### Task A

You are given three data sets which contain different information about customers in a telecommunications company. In all datasets, each row represents a customer and the columns contains that customer's individual attributes. Your task is to perform explanatory analysis and data manipulation.

#### Data overview

**1. Charges data**

You can access the dataset charges_data using the path [./data/charges_data.csv](https://drive.google.com/u/2/uc?id=10GZBtClHheK6CJL3smnjmX6LKvlrxAhn&export=download). The dataset consists of the following variables:

- **_customerID_** - the ID of the customer;
- **_tenure_** - number of months the customer has stayed with the company,
- **_contract_** - the contract term of the customer,
- **_paperlessBilling_** - whether or not the customer has paperless billing:
- **_paymentMethod_** - the customer's payment method;
- **_monthlyCharges_** - the amount charged to the customer monthly;
- **_totalCharges_** - the total amount charged to the customer
- **_churn_** - whether or not the customer has churned 

**2. Personal data**

You can access the dataset personal_data using the path [./data/personal_data.csv](https://drive.google.com/u/2/uc?id=1CIOkmj1ZdARanRHbcACaKJkUv0gw87g8&export=download). The dataset consists of the following variables:

- **_customerID_** - the ID of the customer,
- **_gender_**- the customers gender,
- **_partner_** - whether or not the customer has a partner;
- **_dependents_** - whether or not the customer has dependents;
- **_age_** - the customer's age.

**3. Plan data**

You can access the dataset plan_data using the path [./date/plan_date.csv](https://drive.google.com/u/2/uc?id=1jPE4JEKxZJAiQqY7u0WswxpMyuz9Jq1q&export=download). The dataset consists of the following variables:

- **_customeriD_** - the ID of the customer,
- **_phoneService_** - whether or not the customer has a phone service;
- **_multipleLines_** - whether or not the customer has multiple lines;
- **_internetService_** - customer's Internet service provider,
- **_onlineSecurity_** - whether or not the customer has online securty,
- **_onlineBackup_** - whether or not the customer has online backup;
- **_deviceProtection_** - whether or not the customer has device protection;
- **_techSupport_** - whether or not the customer has tech support,
- **_streamingTV_** - whether or not the customer has streaming TV;
- **_streamingMovies_** - whether or not the customer has streaming movies.


#### Task details 

In order to complete the task you must write a function named `explanatory_analysis()` that takes three arguments, `charges_data_path`, `personal_data_dath`, and `plan_data_path`, which are the paths to the respective datasets.

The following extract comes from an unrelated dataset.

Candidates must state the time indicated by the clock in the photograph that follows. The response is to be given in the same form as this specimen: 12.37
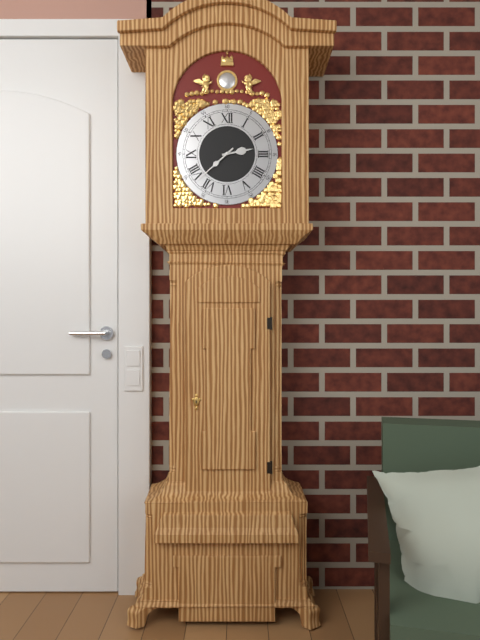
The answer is 2.38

The function should perform the following steps:

1. Read all three datasets.
2. **charges_data** has some missing values in the _monthlyCharges_ and _totalCharges_ columns.

- Fill in the missing values in the _monthlyCharges_ column with the trimmed average of non-empty observations from this column. To calculate a trimmed average, reject 10% of the biggest and 10% of the smallest values from calculations. Round the final value to the nearest integer. 
- Then fill in the missing values in the _totalCharges_ column with the _monthlyCharges_ value multiplied by the tenure value. 
3. Create a new column, _tenureBinned_, by discretizing the original tenure column. The _tenureBinned_ column should take the values `group1`, `group2`, `group3` and `group4` when the values of tenure are within the respective ranges `(0, 24]`, `(24, 48]`, `(48, 60]` and `(60, Inf)`.
4. Calculate the churn rate, that is the percentage of churned customers, and round the result to the nearest integer e.g. If the fraction of such people in the dataset is 0.1234, then the desired value should be equal to 12.
5. Join the updated **charges_data** with **personal_data** by the _customerID_ column so that the resulting dataset has only rows with common customer IDs. Then, join the resulting dataset with _plan_data_ by customerID, this time leaving all rows from the first dataset (joined **charges_data** and **personal_data**).
6. Using the merged data, calculate the percentage of customers who are more than 60 years old and round the result to the nearest integer; e.g. if the fraction of such people in the dataset is 0.6789, then the desired value should be equal to 68.
7. Using the merged data , create a dictionary containing counts of unique values in the _internetService_ column, where keys are the unique values of items and their counts.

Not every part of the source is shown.